Ein DNS Strang

OpenAI, Anthropic und DeepMind warnen vor Biowaffen

Führende Köpfe der KI-Branche fordern vom US-Kongress strenge Gesetze für synthetische DNA.

Andreas Becker GPT-Images-2.0
Ein DNS Strang

Führende Köpfe der KI-Branche fordern vom US-Kongress strikte Gesetze für den Umgang mit künstlicher Intelligenz in der Biotechnologie. Sam Altman von OpenAI, Dario Amodei von Anthropic und Demis Hassabis von Google DeepMind wollen den KI-gestützten Bau biologischer Kampfstoffe verhindern.
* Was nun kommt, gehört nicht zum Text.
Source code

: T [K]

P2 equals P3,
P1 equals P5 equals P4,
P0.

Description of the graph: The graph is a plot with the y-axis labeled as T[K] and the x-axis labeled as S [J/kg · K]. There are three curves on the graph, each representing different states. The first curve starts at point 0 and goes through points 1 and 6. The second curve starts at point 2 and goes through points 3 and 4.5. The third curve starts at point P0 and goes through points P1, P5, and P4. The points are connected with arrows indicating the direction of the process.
Strenge Kontrollen für synthetische Gene

In einem offenen Schreiben an die Gesetzgeber skizzieren die Unternehmenschefs gemeinsam mit Sicherheitsexperten ein konkretes Bedrohungsszenario. Moderne KI-Modelle beschleunigen nicht nur medizinische Durchbrüche. Sie erleichtern auch die Suche nach toxischen DNA- und RNA-Kombinationen enorm.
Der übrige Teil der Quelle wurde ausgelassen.